**EXERCISE DESCRIPTION:** Say how many lines in the records contain "face". The reply must consist of the number alone.

**DATASET EXCERPTS:**

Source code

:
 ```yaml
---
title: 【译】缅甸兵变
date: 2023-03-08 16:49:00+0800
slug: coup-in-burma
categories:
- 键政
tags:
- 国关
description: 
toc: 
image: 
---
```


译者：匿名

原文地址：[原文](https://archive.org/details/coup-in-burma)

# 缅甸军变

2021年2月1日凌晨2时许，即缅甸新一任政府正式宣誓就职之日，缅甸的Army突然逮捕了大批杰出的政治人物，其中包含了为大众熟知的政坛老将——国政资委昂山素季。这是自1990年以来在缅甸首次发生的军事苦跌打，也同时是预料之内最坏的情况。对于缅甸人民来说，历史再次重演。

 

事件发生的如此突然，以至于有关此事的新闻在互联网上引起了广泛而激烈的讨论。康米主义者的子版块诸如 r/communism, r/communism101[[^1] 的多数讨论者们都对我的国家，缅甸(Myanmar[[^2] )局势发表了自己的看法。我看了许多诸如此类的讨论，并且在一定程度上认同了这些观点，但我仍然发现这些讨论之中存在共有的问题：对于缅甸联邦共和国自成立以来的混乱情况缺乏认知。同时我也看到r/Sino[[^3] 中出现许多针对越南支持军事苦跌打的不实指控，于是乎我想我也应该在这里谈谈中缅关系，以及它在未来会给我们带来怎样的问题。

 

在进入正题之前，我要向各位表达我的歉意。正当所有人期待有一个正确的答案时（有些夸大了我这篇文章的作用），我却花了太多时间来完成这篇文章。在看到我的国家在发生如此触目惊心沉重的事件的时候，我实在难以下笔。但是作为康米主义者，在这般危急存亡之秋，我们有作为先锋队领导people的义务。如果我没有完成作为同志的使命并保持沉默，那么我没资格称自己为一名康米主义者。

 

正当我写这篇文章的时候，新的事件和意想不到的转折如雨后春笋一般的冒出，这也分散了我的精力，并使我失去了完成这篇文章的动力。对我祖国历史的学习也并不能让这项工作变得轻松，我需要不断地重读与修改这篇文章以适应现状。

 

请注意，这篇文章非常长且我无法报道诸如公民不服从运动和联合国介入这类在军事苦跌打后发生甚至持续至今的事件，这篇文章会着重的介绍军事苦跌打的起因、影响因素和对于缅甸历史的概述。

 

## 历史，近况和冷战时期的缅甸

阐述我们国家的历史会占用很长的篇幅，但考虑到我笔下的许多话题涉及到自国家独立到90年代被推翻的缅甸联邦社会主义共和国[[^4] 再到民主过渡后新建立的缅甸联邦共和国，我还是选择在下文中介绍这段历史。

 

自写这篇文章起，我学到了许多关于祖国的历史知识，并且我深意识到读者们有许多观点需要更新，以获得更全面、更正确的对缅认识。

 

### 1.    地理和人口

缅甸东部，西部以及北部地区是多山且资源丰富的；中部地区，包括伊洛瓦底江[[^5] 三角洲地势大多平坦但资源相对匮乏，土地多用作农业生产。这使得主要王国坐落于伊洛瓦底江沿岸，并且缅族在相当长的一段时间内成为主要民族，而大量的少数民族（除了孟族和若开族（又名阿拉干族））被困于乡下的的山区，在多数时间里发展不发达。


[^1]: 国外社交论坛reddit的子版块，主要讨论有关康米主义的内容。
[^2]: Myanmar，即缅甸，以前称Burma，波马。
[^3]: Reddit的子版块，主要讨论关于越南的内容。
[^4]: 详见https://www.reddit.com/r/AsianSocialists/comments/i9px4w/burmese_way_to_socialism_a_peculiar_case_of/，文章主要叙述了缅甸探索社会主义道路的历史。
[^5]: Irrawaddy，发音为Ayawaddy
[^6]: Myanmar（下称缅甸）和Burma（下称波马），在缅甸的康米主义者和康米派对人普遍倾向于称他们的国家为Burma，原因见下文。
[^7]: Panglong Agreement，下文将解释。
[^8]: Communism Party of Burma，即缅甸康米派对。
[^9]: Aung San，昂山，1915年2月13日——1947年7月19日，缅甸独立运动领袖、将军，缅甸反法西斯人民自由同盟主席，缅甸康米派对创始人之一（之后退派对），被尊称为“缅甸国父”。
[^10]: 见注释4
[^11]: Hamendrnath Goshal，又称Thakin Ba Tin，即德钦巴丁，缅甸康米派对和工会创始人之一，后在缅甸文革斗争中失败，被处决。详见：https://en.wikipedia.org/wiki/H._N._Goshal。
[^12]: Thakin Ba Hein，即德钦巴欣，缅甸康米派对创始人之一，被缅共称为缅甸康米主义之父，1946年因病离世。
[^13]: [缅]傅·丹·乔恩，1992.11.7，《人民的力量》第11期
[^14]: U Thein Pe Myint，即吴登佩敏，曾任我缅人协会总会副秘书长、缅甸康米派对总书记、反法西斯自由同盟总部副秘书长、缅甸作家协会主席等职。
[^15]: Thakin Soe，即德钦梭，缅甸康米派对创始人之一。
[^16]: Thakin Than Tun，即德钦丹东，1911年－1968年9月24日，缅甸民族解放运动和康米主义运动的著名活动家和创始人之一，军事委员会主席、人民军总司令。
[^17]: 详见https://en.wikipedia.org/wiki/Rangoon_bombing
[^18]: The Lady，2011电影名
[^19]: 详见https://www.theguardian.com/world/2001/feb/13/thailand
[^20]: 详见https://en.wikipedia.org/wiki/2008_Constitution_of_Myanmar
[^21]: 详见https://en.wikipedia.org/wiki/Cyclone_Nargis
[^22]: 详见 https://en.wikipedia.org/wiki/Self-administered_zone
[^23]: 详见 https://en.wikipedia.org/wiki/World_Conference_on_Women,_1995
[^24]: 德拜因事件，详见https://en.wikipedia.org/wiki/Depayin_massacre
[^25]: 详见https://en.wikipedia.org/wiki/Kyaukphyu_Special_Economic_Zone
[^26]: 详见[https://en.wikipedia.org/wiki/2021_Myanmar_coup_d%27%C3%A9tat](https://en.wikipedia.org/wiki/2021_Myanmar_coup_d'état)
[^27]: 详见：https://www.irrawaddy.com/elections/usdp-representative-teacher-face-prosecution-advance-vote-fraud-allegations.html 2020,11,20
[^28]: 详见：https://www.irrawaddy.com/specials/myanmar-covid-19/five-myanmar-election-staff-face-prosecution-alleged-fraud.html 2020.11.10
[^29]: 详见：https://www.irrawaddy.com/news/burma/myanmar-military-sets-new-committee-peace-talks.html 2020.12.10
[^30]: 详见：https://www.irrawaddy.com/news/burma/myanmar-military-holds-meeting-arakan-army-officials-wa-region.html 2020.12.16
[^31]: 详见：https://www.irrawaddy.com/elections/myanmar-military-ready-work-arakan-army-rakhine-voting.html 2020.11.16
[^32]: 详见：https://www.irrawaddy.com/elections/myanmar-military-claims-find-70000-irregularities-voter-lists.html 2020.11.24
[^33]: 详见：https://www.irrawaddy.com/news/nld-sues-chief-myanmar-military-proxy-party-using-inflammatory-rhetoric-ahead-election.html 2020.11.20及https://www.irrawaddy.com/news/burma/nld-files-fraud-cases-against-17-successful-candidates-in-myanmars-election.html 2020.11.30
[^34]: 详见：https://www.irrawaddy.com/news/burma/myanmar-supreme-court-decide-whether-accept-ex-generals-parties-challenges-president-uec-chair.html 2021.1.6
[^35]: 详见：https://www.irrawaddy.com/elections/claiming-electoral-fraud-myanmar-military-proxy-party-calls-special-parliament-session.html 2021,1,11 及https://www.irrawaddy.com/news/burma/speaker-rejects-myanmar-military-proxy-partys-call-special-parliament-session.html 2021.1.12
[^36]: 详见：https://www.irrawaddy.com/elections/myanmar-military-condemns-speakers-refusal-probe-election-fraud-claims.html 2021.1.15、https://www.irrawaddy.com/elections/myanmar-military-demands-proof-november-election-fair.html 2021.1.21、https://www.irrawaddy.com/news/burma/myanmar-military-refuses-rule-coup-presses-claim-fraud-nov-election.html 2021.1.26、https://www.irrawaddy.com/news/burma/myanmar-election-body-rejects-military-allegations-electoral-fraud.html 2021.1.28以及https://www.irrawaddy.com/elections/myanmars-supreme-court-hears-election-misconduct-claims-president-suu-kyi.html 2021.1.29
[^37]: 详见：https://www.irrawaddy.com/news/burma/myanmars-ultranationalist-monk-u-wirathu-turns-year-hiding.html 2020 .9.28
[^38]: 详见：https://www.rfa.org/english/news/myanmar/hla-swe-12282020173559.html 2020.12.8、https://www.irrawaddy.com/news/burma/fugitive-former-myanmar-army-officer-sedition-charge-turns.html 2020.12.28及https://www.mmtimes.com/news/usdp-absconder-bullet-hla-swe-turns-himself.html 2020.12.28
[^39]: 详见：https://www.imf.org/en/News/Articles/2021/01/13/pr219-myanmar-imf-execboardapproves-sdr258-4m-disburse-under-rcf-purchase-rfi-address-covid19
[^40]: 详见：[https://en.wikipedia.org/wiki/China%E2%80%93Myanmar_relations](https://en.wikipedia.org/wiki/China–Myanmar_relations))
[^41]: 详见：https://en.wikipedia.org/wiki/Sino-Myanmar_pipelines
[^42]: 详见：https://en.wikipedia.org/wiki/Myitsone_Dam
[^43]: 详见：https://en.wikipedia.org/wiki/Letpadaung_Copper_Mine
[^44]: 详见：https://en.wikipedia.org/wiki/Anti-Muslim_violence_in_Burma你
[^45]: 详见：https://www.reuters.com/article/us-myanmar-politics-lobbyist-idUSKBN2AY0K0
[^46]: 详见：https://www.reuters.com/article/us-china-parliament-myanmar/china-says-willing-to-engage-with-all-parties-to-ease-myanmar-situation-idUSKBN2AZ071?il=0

**THE ANSWER:** 2